Task objective:
Extract each line of the data below that contains the string "roll". Case counts, so match uppercase and lowercase exactly.

Task input:

** Begin **

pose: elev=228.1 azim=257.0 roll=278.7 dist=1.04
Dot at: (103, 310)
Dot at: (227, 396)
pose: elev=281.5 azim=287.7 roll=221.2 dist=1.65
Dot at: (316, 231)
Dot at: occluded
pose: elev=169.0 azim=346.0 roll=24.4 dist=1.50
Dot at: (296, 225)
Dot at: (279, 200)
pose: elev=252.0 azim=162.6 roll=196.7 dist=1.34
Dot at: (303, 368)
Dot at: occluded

** End **
** Begin **

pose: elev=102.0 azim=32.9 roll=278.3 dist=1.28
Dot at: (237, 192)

** End **

Output of the exercise:
pose: elev=228.1 azim=257.0 roll=278.7 dist=1.04
pose: elev=281.5 azim=287.7 roll=221.2 dist=1.65
pose: elev=169.0 azim=346.0 roll=24.4 dist=1.50
pose: elev=252.0 azim=162.6 roll=196.7 dist=1.34
pose: elev=102.0 azim=32.9 roll=278.3 dist=1.28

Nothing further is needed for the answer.